Biden attacks 'outrageous' ICC arrest warrant for Netanyahu over war crimes

Yahya Sinwar (left), head of Hamas in Gaza and Israeli Prime Minister Benjamin Netanyahu. Credit: AP

US President Joe Biden has criticised the "outrageous" arrest warrants from the International Criminal Court (ICC) for Israeli Prime Minister Benjamin Netanyahu and the leader of Hamas, saying there could be no equivalency between the two.

The warrants released by ICC Prosecutor Karim Khan seek the arrest of Netanyahu, Hamas leader Yahya Sinwar, Israeli Defence Minister Yoav Gallant, and two other top Hamas leaders - Mohammed Diab Ibrahim al-Masri, the leader of the Al Qassem Brigades, and the group's political leader, Ismail Haniyeh.

Mr Khan issued the warrants on charges of war crimes and crimes against humanity over the October 7 attacks and the war in Gaza.

A panel of ICC judges will now consider Khan’s application for the arrest warrants.

Pictures of Israeli hostages on a wall in Tel Aviv. Credit: AP

The move, the first time the ICC has targeted a close ally of the United States, was described by the Israeli foreign minister as a "historic disgrace," and vowed to fight back.

In a statement from the White House, Mr Biden said: "Let me be clear: whatever this prosecutor might imply, there is no equivalence - none - between Israel and Hamas.

"We will always stand with Israel against threats to its security."

In a statement, Mr Khan said the charges against Sinwar, Haniyeh and al-Masri included “extermination, murder, taking of hostages, rape and sexual assault in detention”.

Hamas denounced the ICC prosecutor, accusing him of trying to "equate the victim with the executioner".

Speaking of Israeli actions, Khan said in a statement: "The effects of the use of starvation as a method of warfare, together with other attacks and collective punishment against the civilian population of Gaza are acute, visible and widely known, and have been confirmed by multiple witnesses interviewed by my Office, including local and international medical doctors.

"They include malnutrition, dehydration, profound suffering and an increasing number of deaths among the Palestinian population, including babies, other children, and women."

In the same statement, he said had seen for himself the "devastating scenes" of Hamas' attack on Israel on October 7, 2023 and witnessed "the profound impact of the unconscionable crimes charged in the applications filed today".

Displaced Palestinians arrive in central Gaza after fleeing from Rafah. Credit: AP

"Speaking with survivors, I heard how the love within a family, the deepest bonds between a parent and a child, were contorted to inflict unfathomable pain through calculated cruelty and extreme callousness," he said. "These acts demand accountability."

In response, a spokesperson for the British government said the ICC's actions would not help "get hostages out, get aid in, or deliver a sustainable ceasefire," with that remaining "the UK's priority".

The spokesperson added: "As we have said from the outset, we do not think the ICC has jurisdiction in this case.

"The UK has not yet recognised Palestine as a state, and Israel is not a state party to the Rome Statute."

The ICC was established in 2002 as the permanent court of last resort to prosecute individuals responsible for the world’s most heinous atrocities - war crimes, crimes against humanity, genocide and the crime of aggression.

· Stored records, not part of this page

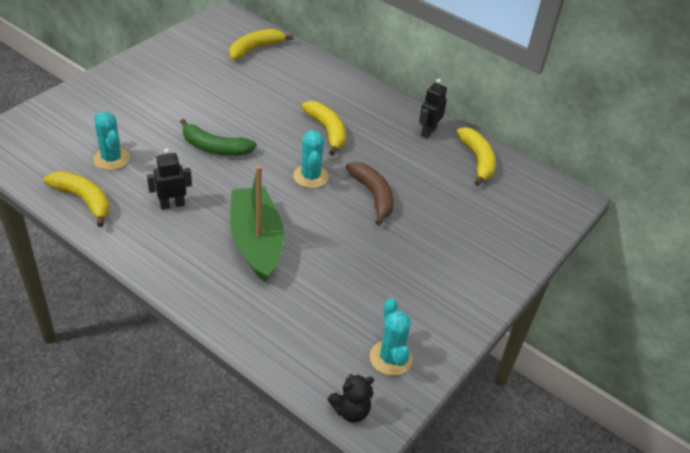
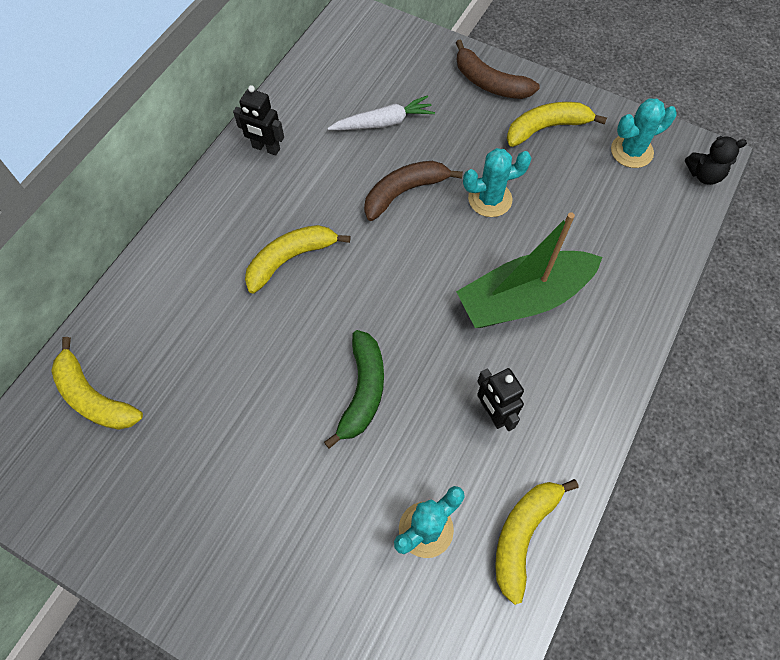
camera: 95 degrees left, 20 degrees up
turquoise cactus [293,130,329,188] -> turquoise cactus moved to [463,148,532,217]
black teddy bear [327,374,374,423] -> black teddy bear turned 120 degrees clockwise [685,136,747,185]
yellow banana [457,127,496,186] -> yellow banana moved to [507,102,607,147]
none -> white carrot [327,96,435,130]
none -> brown banana [456,40,540,99]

The ICC does not have a police force and relies on member states to arrest suspects - including Russian President Vladimir Putin - which has proven to be a major obstacle to prosecutions.

Netanyahu has previously said Israel “will never accept any attempt by the ICC to undermine its inherent right of self-defence”.

“While the ICC will not affect Israel’s actions, it would set a dangerous precedent,” he wrote on X in April.

Israel and the United States are not members of the ICC although the court claims to have jurisdiction over Gaza, East Jerusalem and the West Bank after Palestinian leaders formally agreed to be bound by its founding principles in 2015.